Climate change? At this point I'd use Paul Calf's catchphrase but the swear-filter would probably asterisk it out


----------



## SNJpage1 (May 25, 2006)

I have 3 PC's running 24/7 and have never lost a hard drive. The monitors are set to go into stand by after so many minutes of no activity. I just replaced a monitor 6 months ago that had been running 24/7 for 4 years. Only problem I have found with 24/7 is the amount of heat that builds up in the room. But in the winter it helps to heat the room which is on the same thermostat as the bedroom which we keep lower than the other rooms in the house.


----------



## AMc (Mar 22, 2002)

Scientists have been warning governments about the impact of massive increases in carbon dioxide emissions on the global climate since the 70's - ask Al Gre he's quite informed on the subject. The fact that it has taken 30 years to even start to reach the popular consiousness and make it to the global political agenda is not evidence of its insignificance but evidence of its mind blowing importance. It has been politically inconvenient as we need to make major socioeconomic changes now. As politicians live on a 4-5 year life cycle they have been hoping it will happen to the next guy but even they have finally realised that it's happening right now.

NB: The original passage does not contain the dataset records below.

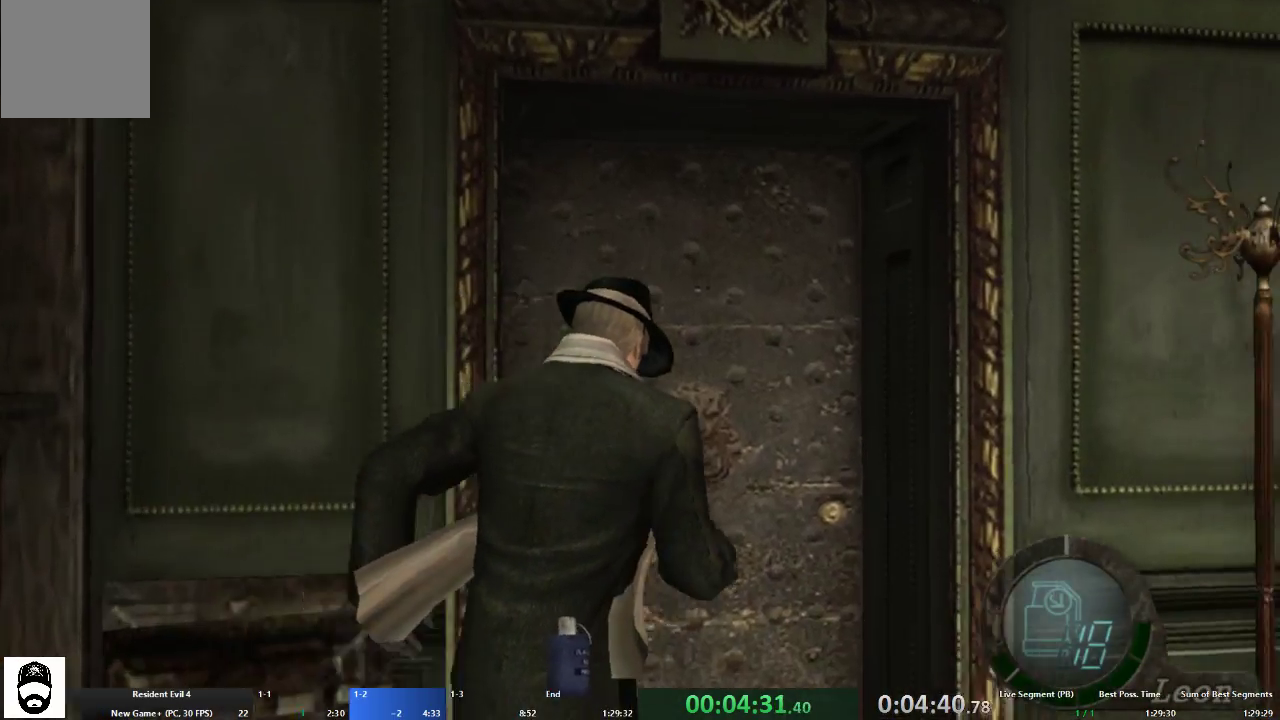
{"buttons": [], "left_stick": "center", "right_stick": "center", "events": [[67, "X", "down"], [133, "X", "up"], [133, "left_stick", "up"], [200, "X", "down"], [267, "X", "up"], [333, "X", "down"], [433, "X", "up"], [433, "left_stick", "center"], [467, "A", "up"]]}
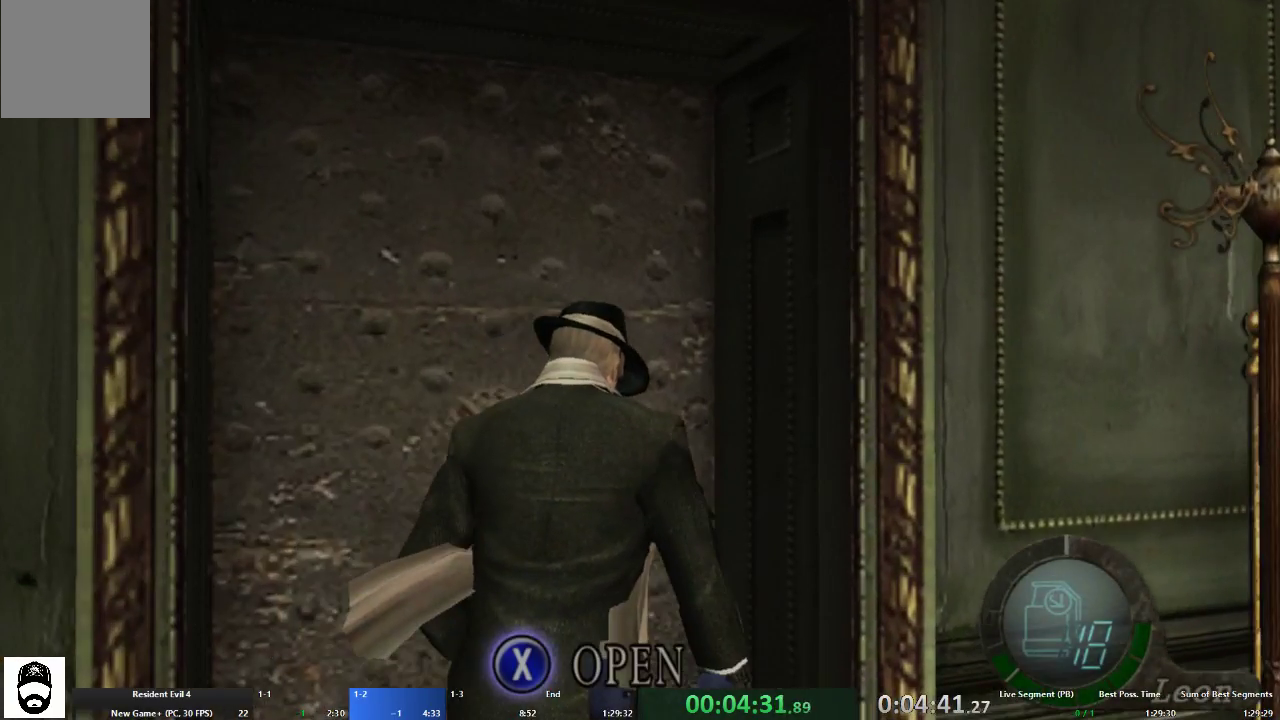
{"buttons": [], "left_stick": "center", "right_stick": "center", "events": []}
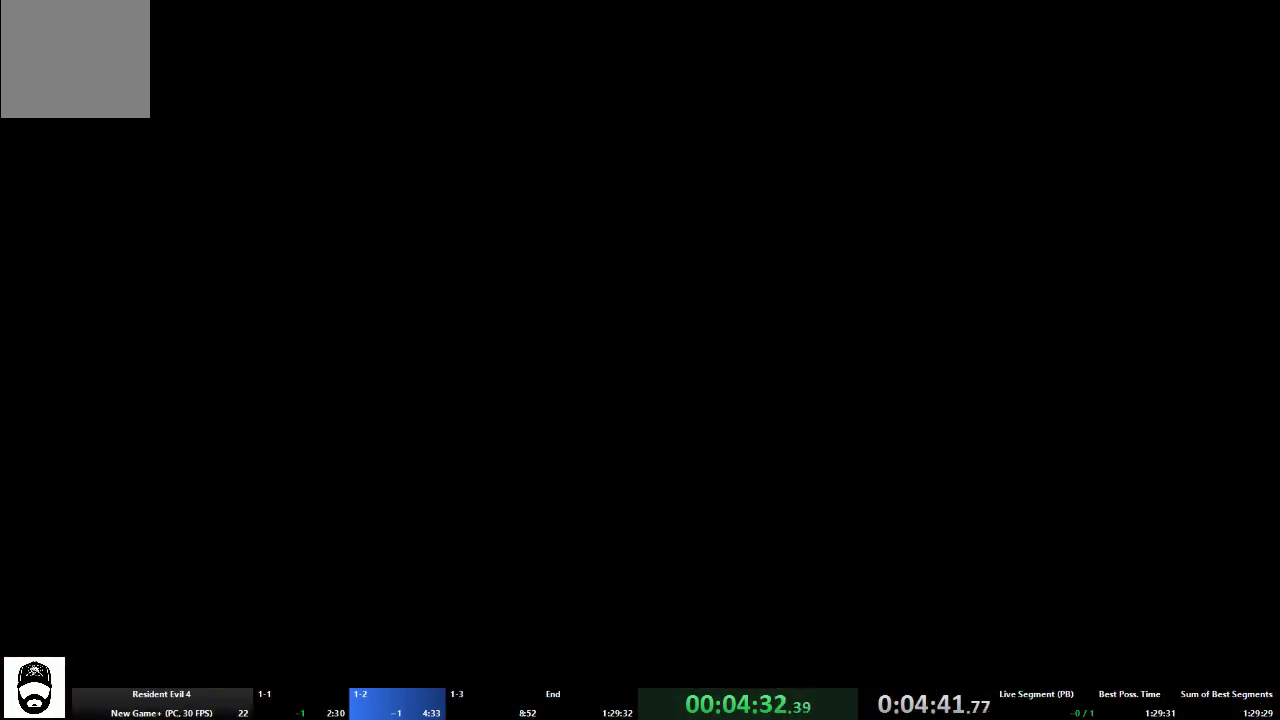
{"buttons": [], "left_stick": "center", "right_stick": "center", "events": []}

All my electricity is renewably sourced (www.good-energy.co.uk) but I don't believe wasting it is a good idea anyway so I turn things off that aren't in use.

dvdfever - that you don't believe in it doesn't mean it's not happening - I fully appreciate I'm never going to change your mind but hopefully I can at least offer a counter point to your posts.


----------



## 6022tivo (Oct 29, 2002)

Boo said:


> Now all is fine & the Toshiba TV isn't getting upset - I'm back in TiVo heaven.
> 
> re. someone's warning on upgraded drives - I upgraded ages ago to 120GB, so I guess I get away with that one. Still got the original 40GB drive safely tucked away in the back of a drawer, just in case ...


Yep, you will be ok with a 120gb.

I don't know why TiVo don't stick the new kernal (I understand it is already in the US software) into our Uk 2.5.5a??

Has anyone asked them?


----------



## b166er (Oct 24, 2003)

dvdfever said:


> the world heats up over a 150-year period and cools down over the next 150 years.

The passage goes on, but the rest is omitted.